**REQUIREMENT**
Where a line of the entries holds the string "votre", copy that line.

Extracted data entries
------------------------------------------------------------
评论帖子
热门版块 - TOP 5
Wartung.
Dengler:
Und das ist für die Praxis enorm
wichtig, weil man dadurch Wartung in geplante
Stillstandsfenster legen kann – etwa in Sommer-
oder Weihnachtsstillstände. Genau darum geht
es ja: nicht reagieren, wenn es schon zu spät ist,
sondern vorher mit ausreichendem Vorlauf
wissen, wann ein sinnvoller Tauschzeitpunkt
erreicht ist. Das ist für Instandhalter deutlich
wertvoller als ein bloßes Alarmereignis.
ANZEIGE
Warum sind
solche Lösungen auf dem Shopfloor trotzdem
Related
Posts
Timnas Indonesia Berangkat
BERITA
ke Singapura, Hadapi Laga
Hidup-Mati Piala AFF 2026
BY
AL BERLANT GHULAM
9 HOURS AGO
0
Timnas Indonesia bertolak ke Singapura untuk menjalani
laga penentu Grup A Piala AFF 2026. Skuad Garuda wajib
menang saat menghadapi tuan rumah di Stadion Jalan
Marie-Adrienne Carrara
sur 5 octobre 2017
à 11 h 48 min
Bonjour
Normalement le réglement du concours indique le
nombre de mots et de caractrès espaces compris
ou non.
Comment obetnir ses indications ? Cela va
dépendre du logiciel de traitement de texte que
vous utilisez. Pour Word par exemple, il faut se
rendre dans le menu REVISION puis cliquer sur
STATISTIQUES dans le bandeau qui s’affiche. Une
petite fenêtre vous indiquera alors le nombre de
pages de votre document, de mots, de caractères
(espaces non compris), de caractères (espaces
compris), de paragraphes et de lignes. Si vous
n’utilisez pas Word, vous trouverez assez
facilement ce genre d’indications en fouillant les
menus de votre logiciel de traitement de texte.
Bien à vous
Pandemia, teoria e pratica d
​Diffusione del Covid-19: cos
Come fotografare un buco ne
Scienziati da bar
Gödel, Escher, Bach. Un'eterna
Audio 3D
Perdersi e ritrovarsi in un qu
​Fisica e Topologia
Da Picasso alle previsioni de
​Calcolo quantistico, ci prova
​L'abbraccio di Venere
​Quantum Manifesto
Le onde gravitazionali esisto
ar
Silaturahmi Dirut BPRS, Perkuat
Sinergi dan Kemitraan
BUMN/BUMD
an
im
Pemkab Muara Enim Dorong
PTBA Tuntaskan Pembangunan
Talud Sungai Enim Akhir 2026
------------------------------------------------------------
**RESPONSE FOR THIS EXERCISE**
pages de votre document, de mots, de caractères
menus de votre logiciel de traitement de texte.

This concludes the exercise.